- **TESTO DA ESAMINARE**:
· · · · ·
LE CARTE DELL'INQUISIZIONE
Si è discusso sul contenuto degli archivi del Sant'uffizio

a cura di Tullio De Giovanni

    Alcuni mesi orsono l'Accademia nazionale dei Lincei ha proposto un tema storico di profondo interesse, l'"Inquisizione", e per l'occasione ha riunito cattedratici e teologi.
La trattazione di questo argomento è resa difficile a causa della distruzione dei fascicoli processuali avvenuta a Parigi nel secondo decennio dell'800. Ne sono derivate perdite gravissime nella documentazione relativa ai primi decenni di vita del Sant'Uffizio (che gestiva l'Inquisizione), nel corso dei quali esso fu chiamato anzitutto ad arginare l'eresia dottrinale allora dilagante in Italia. La Congregazione romana del Sant'Uffizio sollecitò ed ottenne la salvaguardia degli incartamenti processuali di Galileo Galilei e la conservazione dei documenti sul vescovo Vittore Soranzo che custodiscono la memoria di una vicenda unica nel suo genere, quella di un autorevole vescovo che trasferì nel governo pastorale diocesano la lezione valdesiana.
· · · · ·
- **DATI GREZZI**:

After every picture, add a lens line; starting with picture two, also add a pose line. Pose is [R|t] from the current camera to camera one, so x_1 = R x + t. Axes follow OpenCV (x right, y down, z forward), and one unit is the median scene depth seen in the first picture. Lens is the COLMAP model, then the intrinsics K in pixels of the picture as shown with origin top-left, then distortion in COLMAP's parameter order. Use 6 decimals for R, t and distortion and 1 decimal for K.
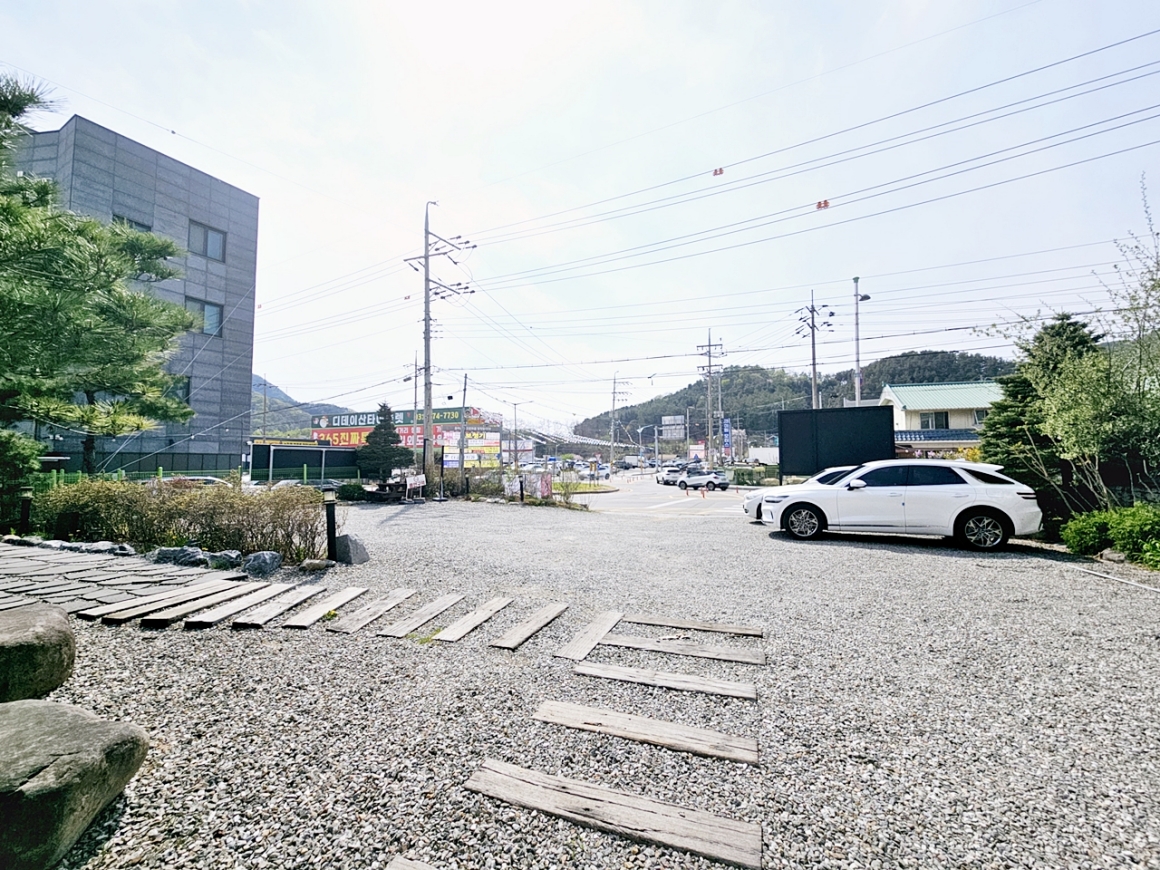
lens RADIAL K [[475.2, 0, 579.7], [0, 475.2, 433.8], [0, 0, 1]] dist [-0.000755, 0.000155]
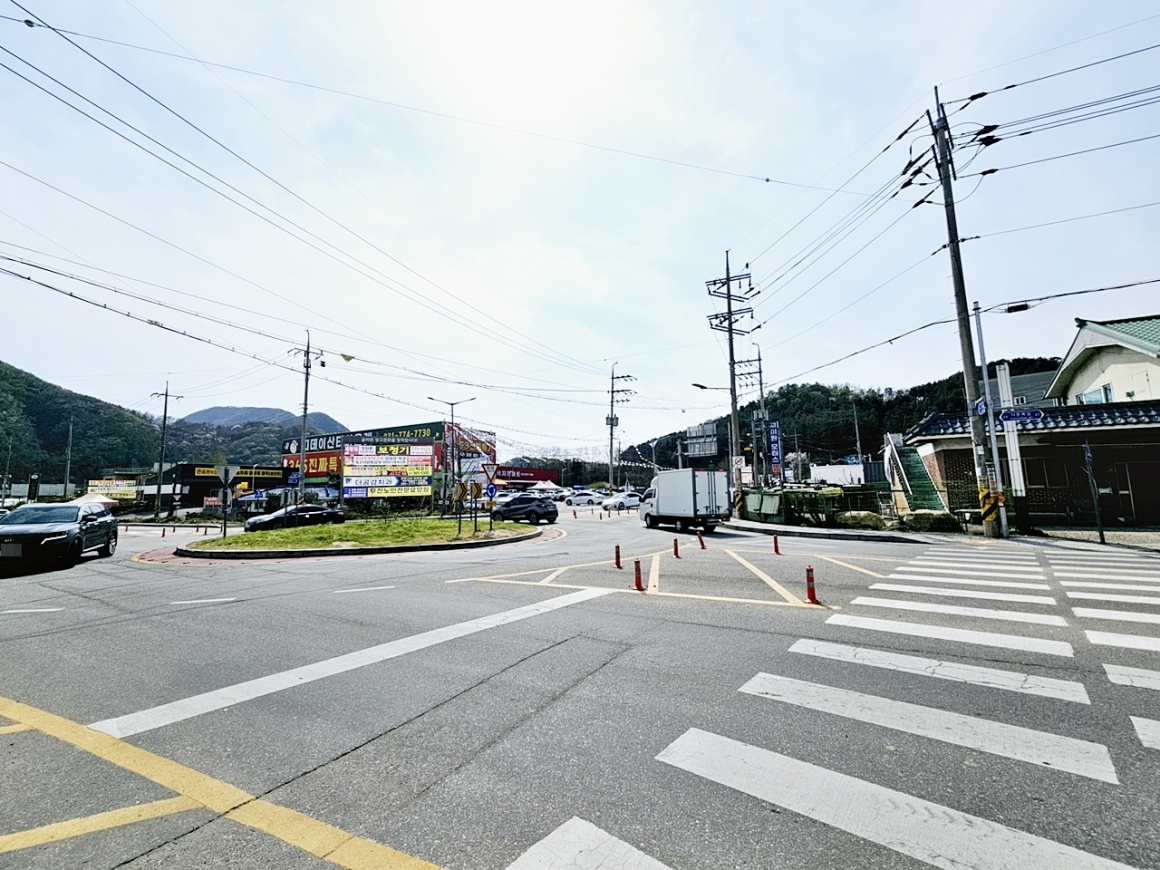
· · · · ·
- **ESERCIZI**:
a) Secondo il testo sull'Inquisizione, dove e quando furono distrutti i fascicoli processuali?
b) Modifica il passo del testo sull'Inquisizione che va da "La trattazione di" a "la lezione valdesiana.", riscrivendolo con "Londra" al posto di "Parigi".
c) Prosegui il testo sugli archivi del Sant'Uffizio a partire dal punto in cui termina.

- **SOLUZIONI**:
a) A Parigi, nel secondo decennio dell'800.

b)
La trattazione di questo argomento è resa difficile a causa della distruzione dei fascicoli processuali avvenuta a Londra nel secondo decennio dell'800. Ne sono derivate perdite gravissime nella documentazione relativa ai primi decenni di vita del Sant'Uffizio (che gestiva l'Inquisizione), nel corso dei quali esso fu chiamato anzitutto ad arginare l'eresia dottrinale allora dilagante in Italia. La Congregazione romana del Sant'Uffizio sollecitò ed ottenne la salvaguardia degli incartamenti processuali di Galileo Galilei e la conservazione dei documenti sul vescovo Vittore Soranzo che custodiscono la memoria di una vicenda unica nel suo genere, quella di un autorevole vescovo che trasferì nel governo pastorale diocesano la lezione valdesiana.

c)
    Gli intervenuti hanno messo a fuoco delle questioni particolari. Ad esempio, sono state esposte le differenze tra l'Inquisizione romana e spagnola riguardo la spoliazione dei beni contro gli eretici e giudaizzanti: quella romana era applicata in casi assai limitati e con maggiore moderazione che non in Spagna e Portogallo, ad eccezione del periodo di Pio V (1566-1572). È da notare che la confisca dei beni non poteva applicarsi allo Stato veneziano.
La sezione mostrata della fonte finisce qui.